Step 3: Assembling the beer and gas lines.
At first I fed the gas and beer lines through the vent holes in the bottom of the freezer. They are still there today but I found I couldn't get the refrigerator cold enough with those vents full of tubing so I decided to use my wood/plastic hole saw and cut a few more vent holes.
The fridge temp sits right around 44 degrees, after I cut the extra vent holes in the freezer floor, while the freezer cools down to 35 degrees. As a result of running my beer lines through the freezer I inadvertently created a wonderful dorm sized beer fridge. It is just the right size to keep a small but diverse selection of craft beer chilly and ready at a moments notice.
Step 4: Miscellaneous
There is always a couple of extra projects that turn up as a result of converting anything and kegerators are no different. Because of the compressor I needed to build a small shelf so I could at least fit 4 kegs inside the fridge.My old fridge was so old that the icebox was in the refrigerator and the temp controller was fastened to the side! The new fridge's compressor is located in the bottom which meant that I had to build a small shelf for the kegs to sit. Without the shelf there would only be room for 2 kegs. Not acceptable!
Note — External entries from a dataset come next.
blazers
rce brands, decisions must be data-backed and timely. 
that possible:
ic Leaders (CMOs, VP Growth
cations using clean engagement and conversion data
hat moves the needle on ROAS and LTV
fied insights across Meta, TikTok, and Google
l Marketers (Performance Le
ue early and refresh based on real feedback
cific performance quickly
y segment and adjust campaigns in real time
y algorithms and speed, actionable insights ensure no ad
I used some left over shaving from the fridge and built a stand using some scrap 2x4's and left over shelf bracing. This particular shelf bracing (that is one connected piece in the front) allowed me to level the shelving. You can see I used two sets and each keg sits on one of the 2x4's so there is plenty of support for a full keg. At some point I will dress up those shelf stands but that can wait as it is mostly cosmetic and almost always hidden.
To compound the lost space do to the compressor the temp controller and fridge light are mounted on to the top and just off center to the left so that makes it difficult to load kegs in and out of the left or put an extra keg behind the temp controller.
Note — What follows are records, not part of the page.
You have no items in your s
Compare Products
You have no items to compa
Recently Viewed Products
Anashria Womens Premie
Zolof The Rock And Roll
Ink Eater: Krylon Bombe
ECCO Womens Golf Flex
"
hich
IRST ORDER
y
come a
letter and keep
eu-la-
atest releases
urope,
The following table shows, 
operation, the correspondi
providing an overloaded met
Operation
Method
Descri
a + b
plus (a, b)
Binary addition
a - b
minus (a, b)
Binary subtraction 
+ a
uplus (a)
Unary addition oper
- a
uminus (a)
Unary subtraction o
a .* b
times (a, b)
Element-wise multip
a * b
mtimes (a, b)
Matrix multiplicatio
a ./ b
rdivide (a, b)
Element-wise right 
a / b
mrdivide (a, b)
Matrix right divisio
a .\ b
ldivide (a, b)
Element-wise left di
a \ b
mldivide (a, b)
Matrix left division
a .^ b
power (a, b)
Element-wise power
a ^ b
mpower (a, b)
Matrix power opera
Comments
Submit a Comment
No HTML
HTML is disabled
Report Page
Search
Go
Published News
1. Keep all the wire shelving. You never know when they will come in handy as they are custom built to fit the fridge.
2. The glass shelving is too weak to use as a shelf for 160+ pounds of beer and kegs.
3. Research the ideal (one that easily fits a predetermined number of kegs without obstructions) inside configuration refrigerator.
A look inside before the doors were attached.
Double checking the space before I put the doors back on.
I decided to include this picture so you can see how the tap shanks and beer lines fit against the back the freezer door. Also, notice the color coded tape on the lines. I used the same colors on my gas manifold and near the quick connects of the beer and gas lines. This is a great way to keep your lines and kegs organized so when it is time to change out an empty keg you get the right lines and kegs swapped and hooked up to the correct taps.
Step 5: Gas hookup.
The last thing to do is use your hole saw again and drill through the side of the fridge so you can run your gas line into the fridge. You shouldn't put your tank and regulators in the fridge if it gets down to the low 30's. This can throw off the regulator readings and it just takes up space. Fill that space with beer you will be much happier if you do!
It is ALIVE!
What happened to that old refrigerator you ask. Well it is living out the rest of its life in retirement as my fermentation chamber. I moved it outside next to my brewing equipment and now all I have to do is pump my chilled wort into the fermentor. I used to have to fill the fermentor (usually 11 gallons) drag it across the ground and garage floor to a table near the refrigerator. From there I would have to step on a step stool to lift the fermentor high enough to clear the refrigerator's bottom shelf. A PITA to say the least but I never spilled any in all the times I did that.
I filled all the former tap holes with expanding foam and trimmed off the excess when it was cured. This helps to keep the temp steady, of course, but it also helps keep the fruit flies out! Something really important, dontcha think?